Household object detections:
-=-=-
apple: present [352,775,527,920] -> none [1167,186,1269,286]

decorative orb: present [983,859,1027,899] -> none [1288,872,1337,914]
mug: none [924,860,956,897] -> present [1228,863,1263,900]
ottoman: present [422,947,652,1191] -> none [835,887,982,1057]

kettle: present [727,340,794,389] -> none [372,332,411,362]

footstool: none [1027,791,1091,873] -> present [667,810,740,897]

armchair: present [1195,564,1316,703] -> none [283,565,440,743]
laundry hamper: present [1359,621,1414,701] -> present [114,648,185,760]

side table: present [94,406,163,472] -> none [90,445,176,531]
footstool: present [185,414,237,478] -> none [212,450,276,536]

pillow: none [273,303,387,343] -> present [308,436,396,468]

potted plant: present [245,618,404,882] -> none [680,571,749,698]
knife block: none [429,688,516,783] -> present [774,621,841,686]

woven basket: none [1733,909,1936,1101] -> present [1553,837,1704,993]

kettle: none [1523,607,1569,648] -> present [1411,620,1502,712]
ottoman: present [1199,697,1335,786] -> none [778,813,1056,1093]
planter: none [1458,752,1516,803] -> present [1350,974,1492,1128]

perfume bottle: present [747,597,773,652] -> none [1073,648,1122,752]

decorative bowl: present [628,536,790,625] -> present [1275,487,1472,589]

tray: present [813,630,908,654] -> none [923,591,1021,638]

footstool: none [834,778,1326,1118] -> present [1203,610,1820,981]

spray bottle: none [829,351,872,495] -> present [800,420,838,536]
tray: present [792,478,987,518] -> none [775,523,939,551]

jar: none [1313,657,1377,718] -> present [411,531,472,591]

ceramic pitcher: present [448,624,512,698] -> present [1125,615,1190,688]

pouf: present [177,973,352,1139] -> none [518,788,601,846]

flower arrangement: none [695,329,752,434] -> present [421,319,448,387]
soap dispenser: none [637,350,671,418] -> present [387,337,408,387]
-=-=-
Prompt:
Looking over the records, find each line with the word "bottle" and copy it.

Result of the exercise:
perfume bottle: present [747,597,773,652] -> none [1073,648,1122,752]
spray bottle: none [829,351,872,495] -> present [800,420,838,536]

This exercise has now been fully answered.